3. Clearly define the products/services being provided or scope or the project.
This is arguably the most important part of your terms and conditions on your invoice. Why? Because it explains what exactly the client is paying you for.
For example, if you were hired to build a website for a client and it’s more than the client has anticipated, having a breakdown on the time and expenses it cost you to finish job answers any questions or concerns regarding the final amount of the invoice.
4. Shorten your payment terms.
This should be obvious, but when you give customers too much time to make a payment, the longer it takes for you to get compensated, which in turns causes a slow cash flow.
So if you have a customer 45 days to pay an invoice, for example, and that customer paid you two weeks late, that means you’ve waited two whole months to receive a payment.
A payment term of 30 days or less is the norm when it comes to invoicing because it’s effective in keeping the cash flowing. However, review your industry’s invoice standards and ask the client when their pay cycle runs. These factors can help you establish your payment terms.

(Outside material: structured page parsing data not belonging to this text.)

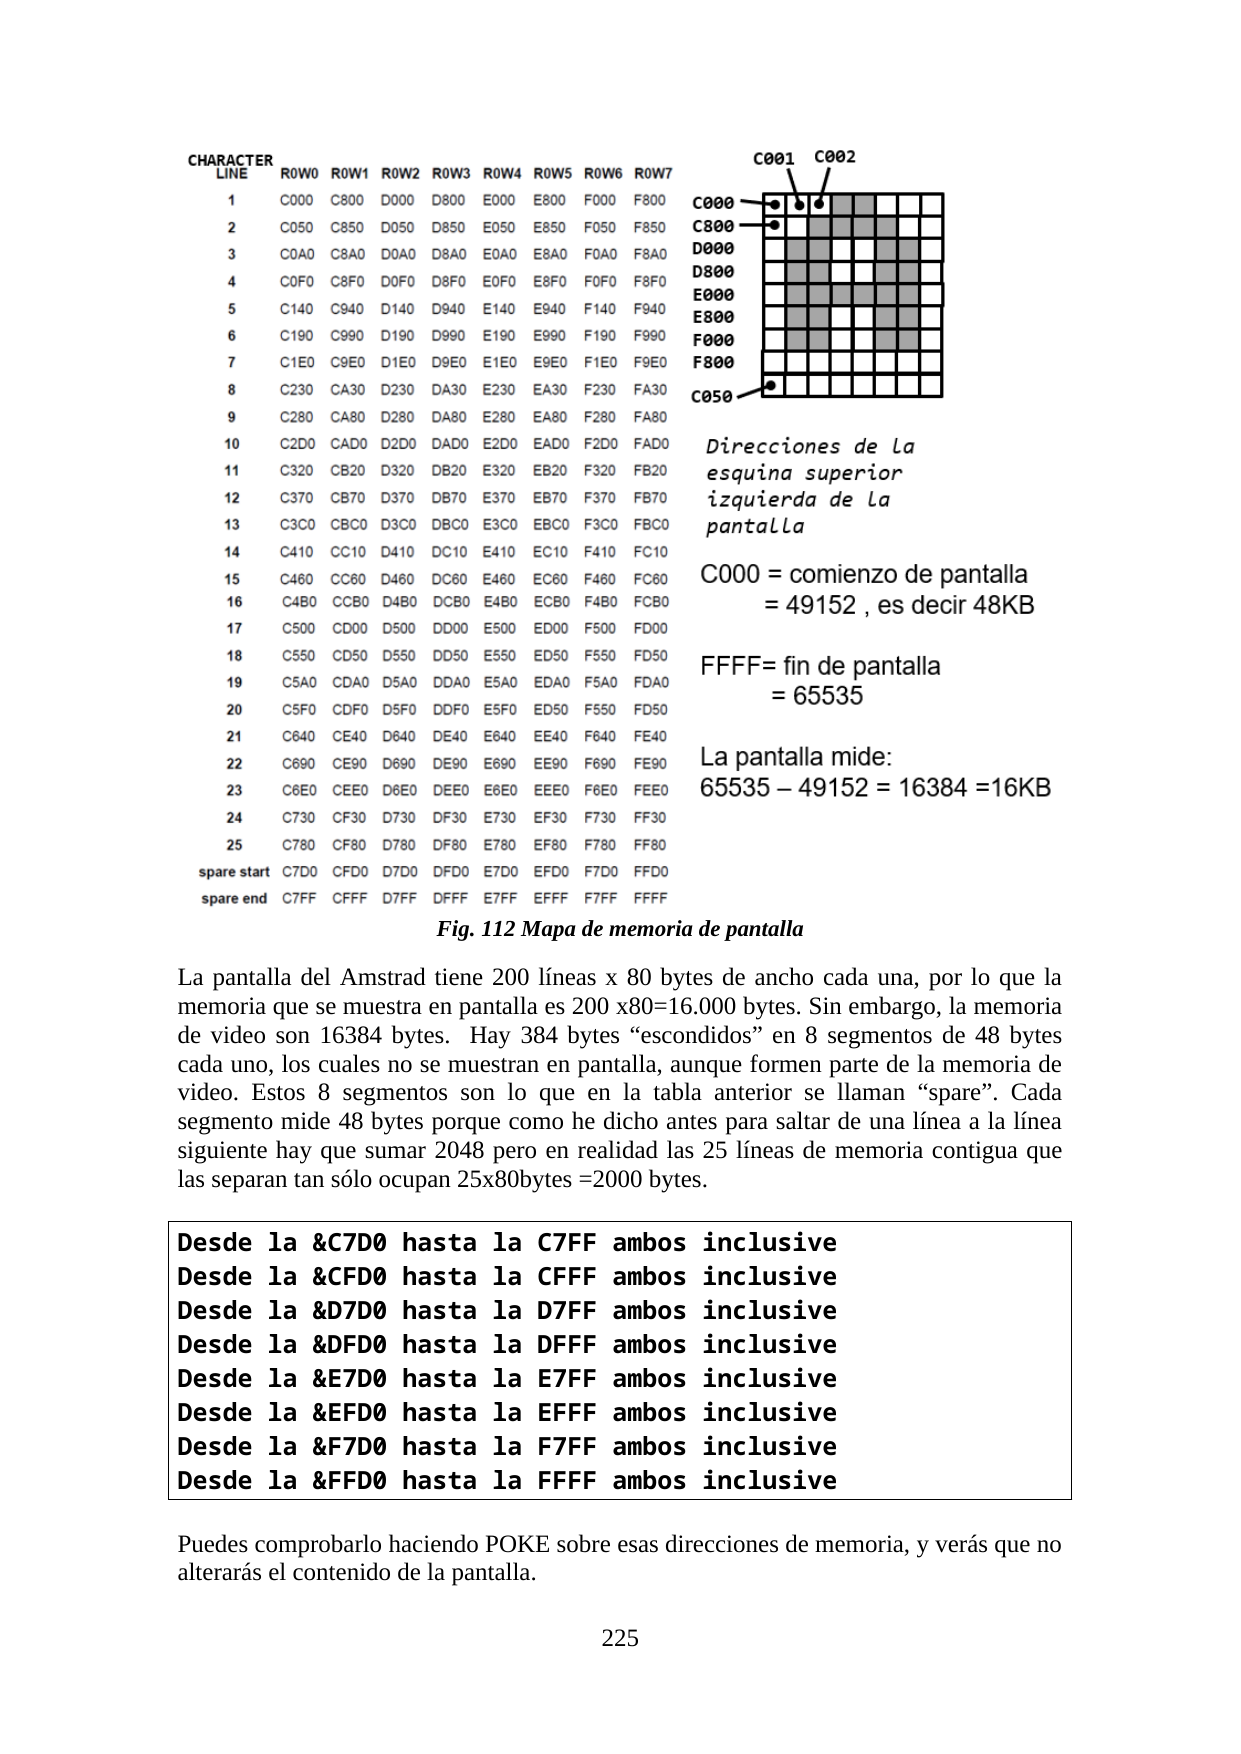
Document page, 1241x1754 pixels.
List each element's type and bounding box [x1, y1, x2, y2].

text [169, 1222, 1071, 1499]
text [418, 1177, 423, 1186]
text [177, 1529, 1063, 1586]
picture [177, 147, 1063, 916]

5. Highlight guarantees and warranties.
It’s not uncommon for any business that sells products and services too often provide warranties and guarantees. It makes them appear more legit and credible and gives the customer peace of mind. If you do offer a guarantee or warranty, make sure that is clearly mentioned in your terms and conditions.
Don’t forget to address topics like situations where the client/customer loses their warranty or guarantee.
6. Pursue late payments.
There will be times when customers don’t pay invoices on time. Instead of being passive, you need to be persistent by tracking down those late payments.

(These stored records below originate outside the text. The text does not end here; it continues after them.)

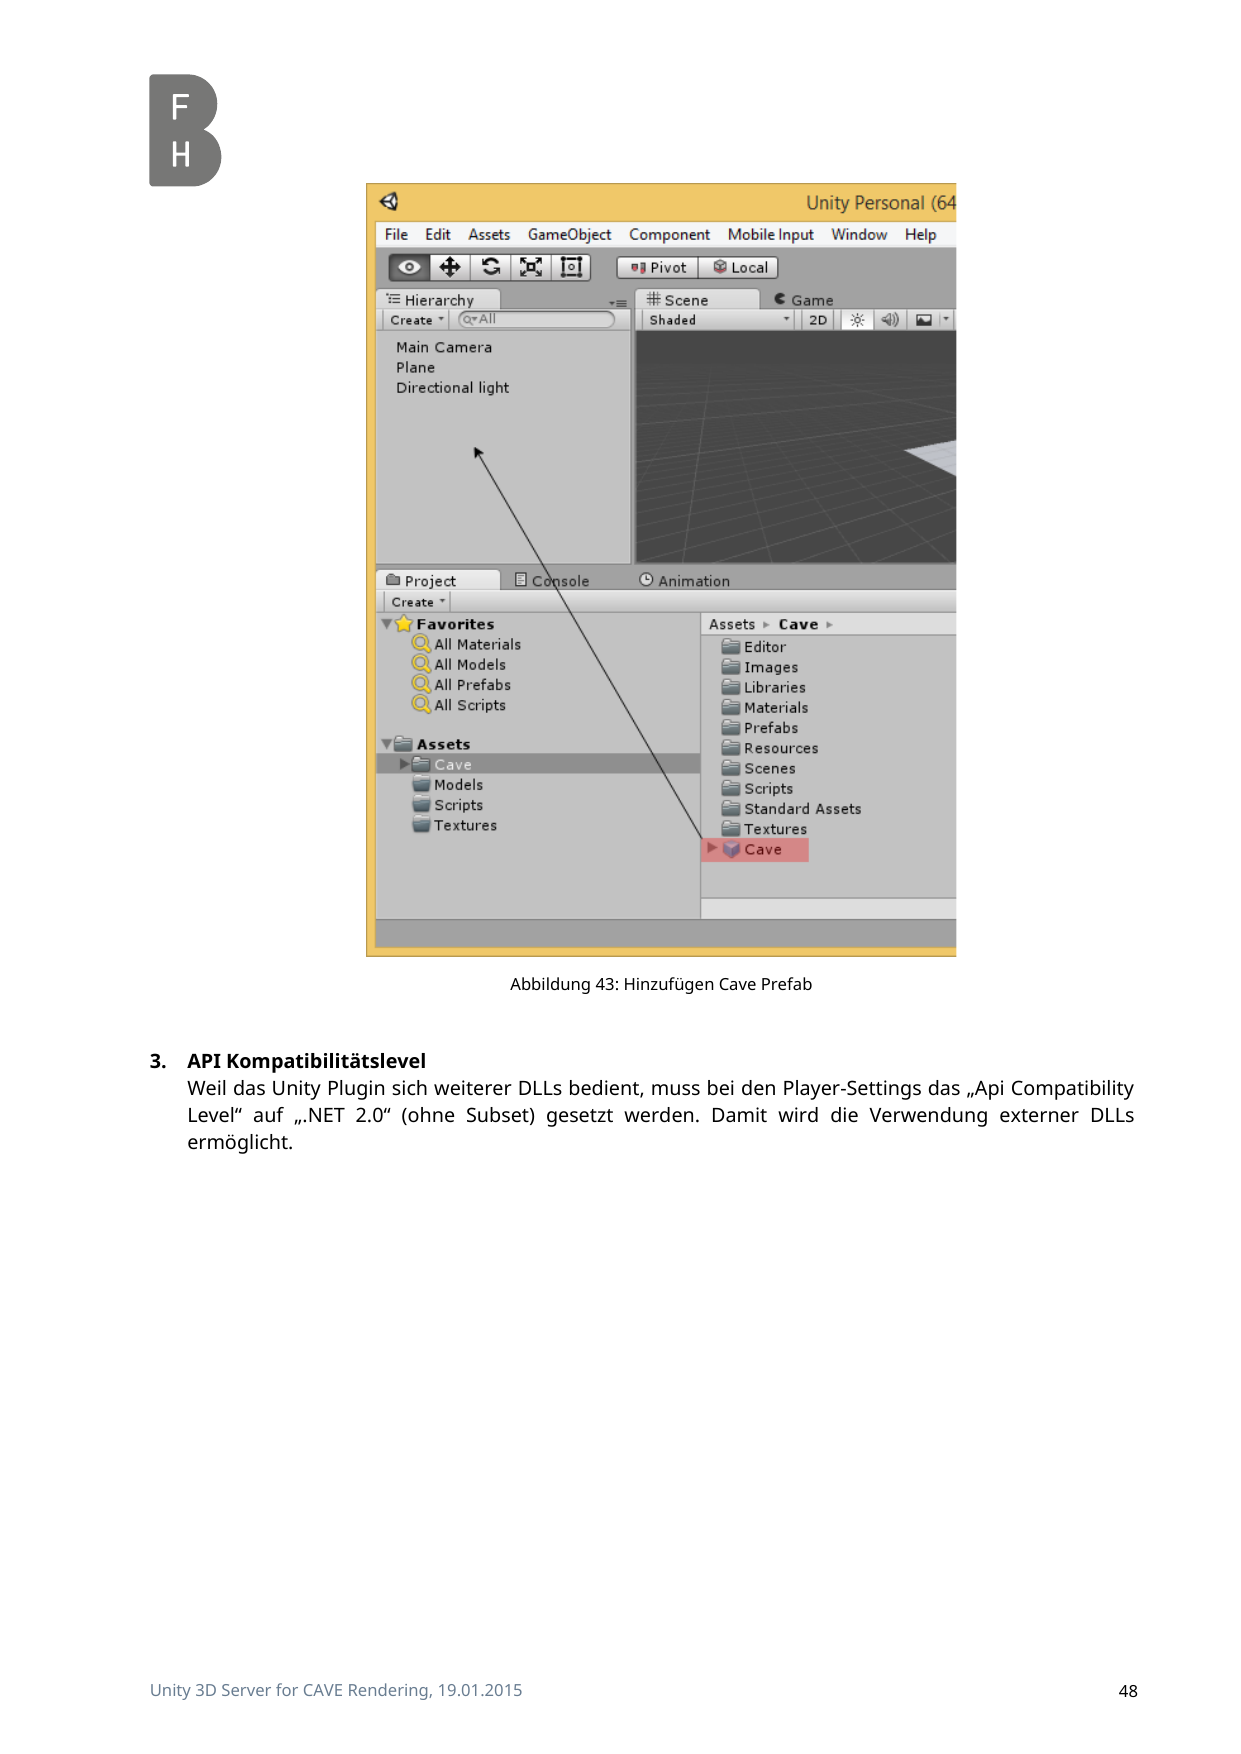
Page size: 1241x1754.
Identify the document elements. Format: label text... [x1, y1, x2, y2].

list API Kompatibilitätslevel [149, 1047, 1136, 1074]
text Abbildung 43: Hinzufügen Cave Prefab [187, 969, 1136, 995]
list Weil das Unity Plugin sich weiterer DLLs bedient, muss bei den Player-Settings das „Api Compatibility Level“ auf „.NET 2.0“ (ohne Subset) gesetzt werden. Damit wird die Verwendung externer DLLs ermöglicht. [187, 1074, 1136, 1155]
picture [366, 183, 957, 957]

Always keep track of your customers’ payment due dates and contact them by phone, email, or mail if you have not paid you by the due date and include late-fee terms on your invoices, like charging interest on past due payments – which a solid cloud-based invoicing platform will do for you automatically.
If you can not get a hold of the late-paying customer, or they’re not responsive to follow-ups, you may have to send a collection letter, hire a collection agency, or take them to court. Make all of this information clear from the start.
7. One size doesn’t fit all.
Make sure your terms are specifically written for your business. Remember, your business doesn’t have the same needs, resources, and clients that other businesses have. This means that you can’t just copy and paste the terms and conditions from a generic template or another business since they may not address your specific needs.
A template is always good for getting started and steering you in the right directions, but you ultimately have to write terms and conditions that best suit your business and clientele.
8. Always be polite.
Being polite can have a positive impact on your business. Simply adding a phrase like “please pay your invoice within 21 days” or “thank you for your business” can actually increase the percentage of invoices getting paid by more than 5 percent! This may not sound like much, but that could equal thousands of dollars per year into your bank account.
Besides helping you get paid faster, being polite can improve your brand’s image.
9. Make the terms and conditions easy to read.
Put yourself in the shoes of your clients’ customers and understand that they’re not all familiar with industry jargon and even accounting terms, such as “net 30.” Keep the language in your terms and conditions simple and user-friendly.
Additionally, don’t attempt to hide everything on one page by using a small font so that your customers can’t read the fine print. It will feel sneaky to your client and will harm your reputation (even if there is nothing sneaky on your invoice).
10. When in doubt, ask for help.
When all else fails, or you find yourself in a sophisticated or specialized situation, don’t hesitate to seek advice from your mentor, fellow business owners, or your lawyer. These are individuals who have experience in writing terms and conditions and are more familiar with laws then you are.